Jakarta – Pengamat Kebijakan Publik Bambang Haryo Soekartono menyatakan bahwa usulan Menteri Koordinator Bidang Pembangunan Manusia dan Kebudayaan (Menko PMK) Muhadjir Effendy mengenai beras jagung sebagai opsi dalam program makan gratis tidak tepat.

Menurut anggota DPR-RI periode 2024-2029 ini, Menko PMK tidak memahami bahwa produksi jagung di Indonesia masih kurang untuk memenuhi kebutuhan nasional, baik untuk konsumsi masyarakat maupun ternak di Indonesia. Kebutuhan nasional jagung sekitar 15,7 juta ton per tahun, sementara produksi jagung hanya 13,79 juta ton per tahun, sehingga kita harus impor sekitar 1,2 juta ton jagung setiap tahun.

BHS mengatakan bahwa harga jagung di Indonesia merupakan yang termahal di dunia, yakni sekitar Rp. 5000 – Rp. 8000 per kg atau lebih. Menurut data dari Tridge.com, harga jagung termahal di Ukraina adalah 270 USD per ton, atau sekitar Rp. 4.372 per kg.

“MENKO PMK seharusnya memperjuangkan agar harga pangan seperti jagung ini menjadi lebih murah. Apalagi Kementerian Pangan sering melakukan studi banding dan seharusnya memahami bahwa harga jagung internasional saat ini tidak lebih dari Rp. 2000 per kg, sesuai data dari Business Insider. Tapi di Indonesia, harganya sangat mahal, bahkan mencapai di atas Rp. 8.000/kg,” ujar BHS.

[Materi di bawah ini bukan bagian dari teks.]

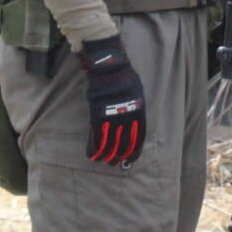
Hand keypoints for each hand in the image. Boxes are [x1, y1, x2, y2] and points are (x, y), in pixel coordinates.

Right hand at [77, 35, 145, 165]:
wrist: (108, 67)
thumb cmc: (124, 77)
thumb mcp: (137, 93)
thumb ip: (136, 109)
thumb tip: (135, 123)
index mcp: (138, 112)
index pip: (138, 138)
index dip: (134, 151)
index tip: (130, 160)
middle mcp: (126, 117)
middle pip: (124, 144)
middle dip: (119, 156)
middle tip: (115, 163)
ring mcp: (111, 117)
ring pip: (109, 143)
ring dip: (106, 155)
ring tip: (104, 162)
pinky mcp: (97, 115)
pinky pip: (96, 136)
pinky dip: (94, 147)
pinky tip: (92, 155)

Lebih lanjut, menurut BHS, jika harga jagung dapat diturunkan, maka harga produk seperti ayam dan telur akan menjadi lebih murah. Sebagian besar masyarakat di Jawa dan Sumatera gemar mengonsumsi ayam dan telur, oleh karena itu penting untuk mendapatkan harga lauk pauk yang murah untuk Program Makan Gratis.

“Menko PMK perlu turun ke masyarakat dan mempelajari apakah anak-anak suka mengonsumsi nasi jagung. Program makan gratis harus sesuai dengan selera anak-anak, agar tidak menjadi percuma karena tidak diminati oleh mereka yang lebih sering makan nasi putih daripada nasi jagung,” kata BHS.

BHS juga menambahkan bahwa Menko PMK perlu memahami kesulitan dalam memproduksi dan memasak beras jagung. Proses memasak beras jagung membutuhkan kesabaran dan waktu lebih lama daripada menanak nasi putih. Selain itu, nasi jagung tidak tahan lama dan mudah busuk. Apakah diversifikasi pangan dari nasi putih ke nasi jagung lebih efektif dan efisien?

“Jika pemerintah ingin melakukan diversifikasi pangan ke jagung, dan anak-anak bersedia mengonsumsi nasi jagung, maka pemerintah harus meningkatkan produksi pertanian jagung di Indonesia agar tidak terlalu banyak impor. Pemerintah juga harus mendorong harga pangan, terutama jagung, agar lebih terjangkau, terutama untuk Program Makan Gratis bagi anak sekolah, mendekati harga internasional yang lebih rendah daripada harga jagung di Indonesia,” pungkas BHS.